• _SUPPLIED PASSAGE_:
-=-=-=-=-

This means house-owners may think their new, efficient home uses little energy, when in fact it may use more than their neighbours older, smaller houses, says Helen Viggers, a researcher at the public health department of the University of Otago in Wellington, New Zealand, and a co-author of the paper.

Implicit trade-off

“There is general knowledge in the public that both house sizes and insulation standards have increased, and a feeling that both of these are probably ‘good things’,” she told the Climate News Network. “But there is less understanding of the implicit trade-off in energy requirements with increasing house size.”

Viggers is critical of measuring energy usage by square metre, as this “immediately hides [the fact] that larger houses use more energy than smaller ones”.

The New Zealand team also found that larger, stand-alone dwellings featured more wasted” space – such as large lobbies, corner space and little-used hallways. They were designed in a less energy-efficient way than multi-home buildings or small houses.

The findings of the study mirror a 2016 paper by a team of scientists from the University of Barcelona in Spain. They compared Spanish car-buying habits with advances in the energy efficiency of engines, and found that, instead of actually saving energy, people would buy bigger and faster cars.

-=-=-=-=-

• _INPUT DATA_:
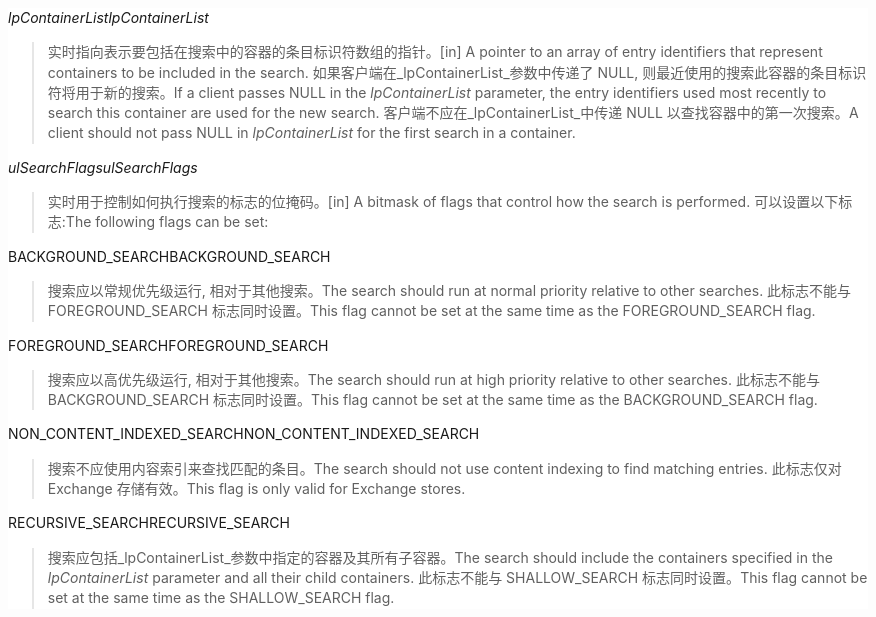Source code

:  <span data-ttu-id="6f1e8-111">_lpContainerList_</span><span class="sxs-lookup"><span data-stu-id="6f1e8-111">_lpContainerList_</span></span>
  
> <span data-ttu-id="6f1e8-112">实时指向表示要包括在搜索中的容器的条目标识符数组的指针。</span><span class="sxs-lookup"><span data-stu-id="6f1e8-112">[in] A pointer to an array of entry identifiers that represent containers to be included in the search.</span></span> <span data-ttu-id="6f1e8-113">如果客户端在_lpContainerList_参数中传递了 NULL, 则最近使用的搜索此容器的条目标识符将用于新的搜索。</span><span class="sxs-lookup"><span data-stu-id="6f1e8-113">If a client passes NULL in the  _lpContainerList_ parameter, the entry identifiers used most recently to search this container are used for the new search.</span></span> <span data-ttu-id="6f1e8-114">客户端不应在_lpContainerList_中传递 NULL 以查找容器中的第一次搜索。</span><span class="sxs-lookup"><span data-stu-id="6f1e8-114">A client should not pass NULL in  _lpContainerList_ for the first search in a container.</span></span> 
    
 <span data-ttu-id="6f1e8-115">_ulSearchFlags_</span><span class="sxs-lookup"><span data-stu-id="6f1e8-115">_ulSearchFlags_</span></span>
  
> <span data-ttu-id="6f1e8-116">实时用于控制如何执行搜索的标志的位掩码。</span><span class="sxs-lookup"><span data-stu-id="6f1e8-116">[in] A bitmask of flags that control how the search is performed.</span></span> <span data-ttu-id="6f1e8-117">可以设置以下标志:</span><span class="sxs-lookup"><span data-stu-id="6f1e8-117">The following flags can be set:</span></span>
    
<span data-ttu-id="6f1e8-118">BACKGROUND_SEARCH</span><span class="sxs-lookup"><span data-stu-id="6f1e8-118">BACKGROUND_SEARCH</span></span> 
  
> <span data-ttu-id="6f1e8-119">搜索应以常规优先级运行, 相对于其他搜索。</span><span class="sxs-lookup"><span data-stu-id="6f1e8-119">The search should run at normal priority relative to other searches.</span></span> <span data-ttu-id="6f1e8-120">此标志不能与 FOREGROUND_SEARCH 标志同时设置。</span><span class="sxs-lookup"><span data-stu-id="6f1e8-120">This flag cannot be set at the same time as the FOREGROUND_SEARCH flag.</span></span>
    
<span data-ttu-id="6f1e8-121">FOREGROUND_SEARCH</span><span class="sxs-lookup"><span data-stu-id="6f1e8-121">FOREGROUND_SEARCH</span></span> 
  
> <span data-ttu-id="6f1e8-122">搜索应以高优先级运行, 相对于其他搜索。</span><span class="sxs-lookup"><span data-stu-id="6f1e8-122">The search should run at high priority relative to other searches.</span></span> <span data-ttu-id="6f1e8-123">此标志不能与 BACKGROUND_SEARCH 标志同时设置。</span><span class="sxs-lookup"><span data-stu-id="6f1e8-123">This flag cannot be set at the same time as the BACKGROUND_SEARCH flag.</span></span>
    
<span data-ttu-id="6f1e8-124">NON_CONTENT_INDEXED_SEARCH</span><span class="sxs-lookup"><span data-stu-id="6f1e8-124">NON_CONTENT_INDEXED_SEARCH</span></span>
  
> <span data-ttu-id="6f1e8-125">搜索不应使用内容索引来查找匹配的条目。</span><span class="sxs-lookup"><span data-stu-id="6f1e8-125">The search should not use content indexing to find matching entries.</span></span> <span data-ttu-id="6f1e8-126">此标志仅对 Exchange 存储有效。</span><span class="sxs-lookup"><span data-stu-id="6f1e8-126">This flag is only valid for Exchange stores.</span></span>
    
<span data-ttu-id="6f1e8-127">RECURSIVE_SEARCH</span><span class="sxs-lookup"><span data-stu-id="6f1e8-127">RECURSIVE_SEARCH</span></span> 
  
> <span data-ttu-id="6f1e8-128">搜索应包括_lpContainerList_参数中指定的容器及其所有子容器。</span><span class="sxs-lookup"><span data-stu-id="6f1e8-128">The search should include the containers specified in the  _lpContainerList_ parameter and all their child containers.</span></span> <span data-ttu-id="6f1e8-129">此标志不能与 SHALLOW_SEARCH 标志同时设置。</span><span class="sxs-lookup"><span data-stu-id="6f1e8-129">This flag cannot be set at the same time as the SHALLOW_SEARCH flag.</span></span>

-=-=-=-=-

• _WORK ITEM 1_: Translate this sentence from the passage on house size and energy use into German: "The findings of the study mirror a 2016 paper by a team of scientists from the University of Barcelona in Spain."
• _WORK ITEM 2_: In the entries, recast the lines as a numbered list, from the line with "can be set:</span></span>" up to and including the line with "the FOREGROUND_SEARCH flag.</span></span>", leaving out blank lines.
The entries have no connection to the passage about house size and energy use.

• _SOLUTION 1_: Die Ergebnisse der Studie spiegeln eine Arbeit aus dem Jahr 2016 wider, die ein Team von Wissenschaftlern der Universität Barcelona in Spanien verfasst hat.

• _SOLUTION 2_:
1. > <span data-ttu-id="6f1e8-116">实时用于控制如何执行搜索的标志的位掩码。</span><span class="sxs-lookup"><span data-stu-id="6f1e8-116">[in] A bitmask of flags that control how the search is performed.</span></span> <span data-ttu-id="6f1e8-117">可以设置以下标志:</span><span class="sxs-lookup"><span data-stu-id="6f1e8-117">The following flags can be set:</span></span>
2. <span data-ttu-id="6f1e8-118">BACKGROUND_SEARCH</span><span class="sxs-lookup"><span data-stu-id="6f1e8-118">BACKGROUND_SEARCH</span></span> 
3. > <span data-ttu-id="6f1e8-119">搜索应以常规优先级运行, 相对于其他搜索。</span><span class="sxs-lookup"><span data-stu-id="6f1e8-119">The search should run at normal priority relative to other searches.</span></span> <span data-ttu-id="6f1e8-120">此标志不能与 FOREGROUND_SEARCH 标志同时设置。</span><span class="sxs-lookup"><span data-stu-id="6f1e8-120">This flag cannot be set at the same time as the FOREGROUND_SEARCH flag.</span></span>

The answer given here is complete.